— Госпожа Гедеминова высказывает, мистер Седжер, свою, только свою точку зрения… — перебил Марин речь Людмилы.
— Госпожа Гедеминова пользуется информацией из злонамеренных источников, — сказал мистер Седжер.
Людмила взглянула на Ханыкова. Румянец появился на его лице, в карих глазах его она прочла больше чем одобрение; видно было, что он восхищается и любуется ею, и она, покраснев, отвернулась.
Часть третья
Глава первая
Весной пятнадцатого года в болезни Асада произошел давно ожидавшийся врачами благодетельный перелом. Асад стал выходить на улицу один. С ним заговорили вывески и афиши. Врачи обещали, что с осени он может возобновить посещение училища, и он предполагал за год наверстать упущенное.
Теперь, осторожно предупредив жену о том, что Асад перенес глазную болезнь, Хусейн Асадович Дудов списался с сыном, и однажды ясным летним днем Асад отправился в Арабынь, где не был два года.
Между Краснорецком и Арабынью три раза в неделю ходил поезд местного сообщения. В составе его полагался один вагон второго класса, и если бы Асад ехал с отцом, ему непременно пришлось бы попасть в этот вагон. Старый Дудов при всем своем либерализме считал, что ему не подобает ездить третьим классом, но, войдя в вагон, он тут же немедленно ложился спать, Асад же томился, бродил по пустому душному коридору с окнами, которые были наглухо завинчены шурупами даже в самое жаркое время. Эту скуку хорошо запомнил Асад, и потому теперь он купил себе билет третьего класса.
Здесь все окна с обеих сторон были открыты. Вольный ветер гулял по вагону, и поля, станицы, сады, мечети, церкви неслись мимо, не отделенные пыльным стеклом, а снеговые вершины веселореченских гор то исчезали, то вновь появлялись, и в сравнении с ними все казалось маленьким.
Войдя в вагон, Асад присел на краешек скамьи в самом первом купе, где между пассажирами двух верхних и двух нижних полок давно уже шел оживленный разговор. Но едва Асад, в своем белом парусиновом костюме и форменной, зеленой с желтым кантом, фуражке ученика реального училища, присел на скамейку, разговор сразу прекратился. Усаживаясь, Асад запнулся о какой-то мешок, выпиравший из-под скамьи, одни из двух очков спали с его носа, и он сразу погрузился в муть, светлую и неясную, и стал беспомощно шарить вокруг себя. Чья-то крепкая рука подхватила его под мышки и посадила на скамью. Тут же в руки ему вложили очки.

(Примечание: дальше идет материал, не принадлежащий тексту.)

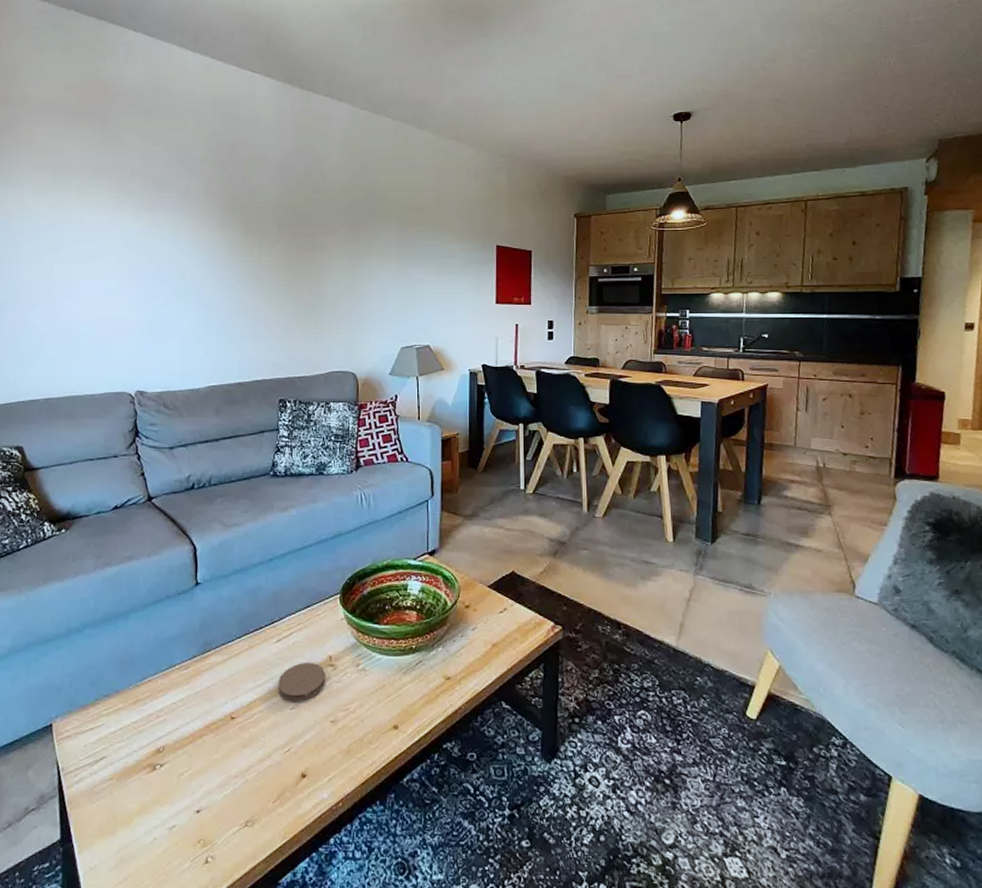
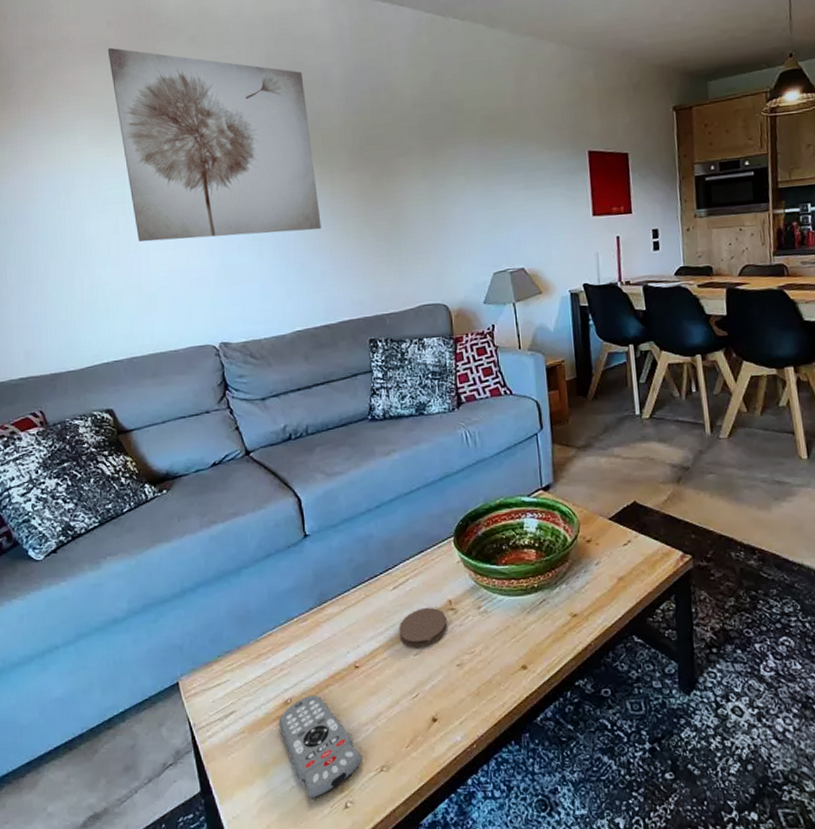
wall art: none [63,110,246,294] -> present [107,47,322,242]
remote control: none [148,744,228,852] -> present [278,694,363,799]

— Вот сюда, сюда, к окошечку, — сказал женский заботливый голос.
— Какое же может быть у тебя учение, если ты глазами болеешь? — густо спросил кто-то с верхней полки.
— Я не учился два года, был совсем слепой, — ответил Асад.

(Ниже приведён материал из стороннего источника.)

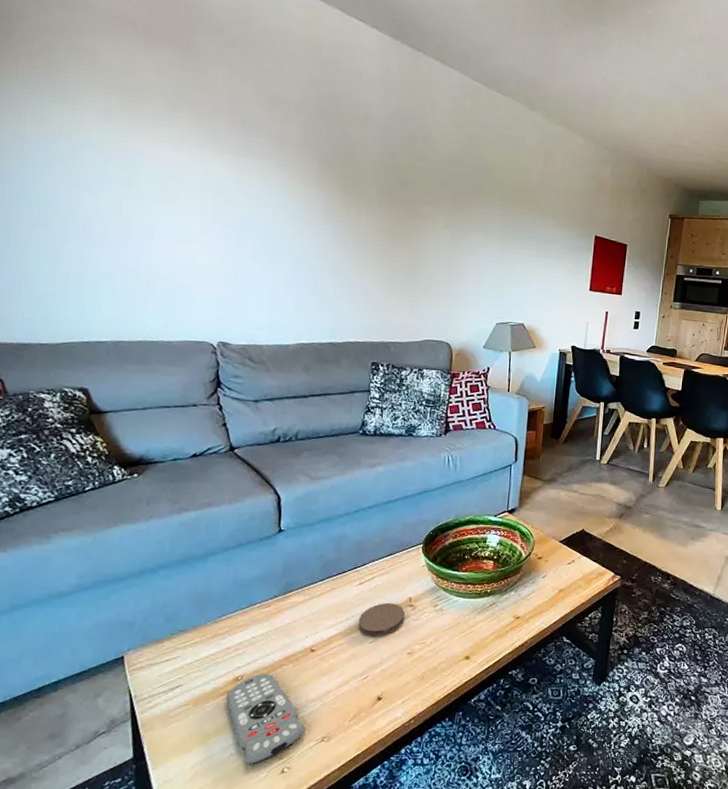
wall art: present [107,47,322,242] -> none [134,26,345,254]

Наступило сочувственное молчание. Поезд несло и качало, старые вагоны скрипели. В этом движении было что-то похожее на полет. Запах махорки смешивался с ароматом садов, медовым легким запахом.
Асад поправил очки и стал разглядывать людей. Возле него сидела круглолицая, с бледным маленьким ртом, пожилая, но все еще миловидная женщина в лиловой красивой шляпке из легкой соломки. Вызывающая яркость этой шляпки как-то не соответствовала выражению грустной доброты и ласковой заботливости привлекательного, но начинающего уже блекнуть округлого лица. Женщина уступила Асаду свое место возле окна, сбоку, и светло-серым глазом участливо и наивно поглядывала на него.
— Вот не было бы счастья, так несчастье помогло, — сказала она со вздохом. — На фронт зато не попали.
— Ничего, и до слепых и до хромых доберутся, — сказал военный, сидевший напротив Асада, возле окна.
Его солдатская фуражка с черным кантом лежала на столике; круглая большая голова обрастала рыжеватым ершиком; в глазах, устремленных на Асада, тоже как бы рыжеватых, светил пристальный и недобрый огонек. Большая рука, лежавшая на колене, обтянутом военным зеленым молескином, выкраплена рыжими крупными веснушками, а голос был резковатый и громкий. «Рыжий голос», — подумалось Асаду. Через весь лоб военного, начинаясь под волосами и прорезая темно-рыжую густую бровь, проходил шрам. Затянутый багровой кожей, он дорисовывал облик этого человека — сурового и умного. Кого-то напоминал Асаду этот военный, точно он его уже видел. А тот, обращаясь к круглолицей женщине, говорил, стараясь умерить свой резкий голос:
— Невеселое это дело — слепота. Я ведь тоже три месяца пролежал после ранения, — он показал на свой лоб, и женщина внимательно взглянула на него.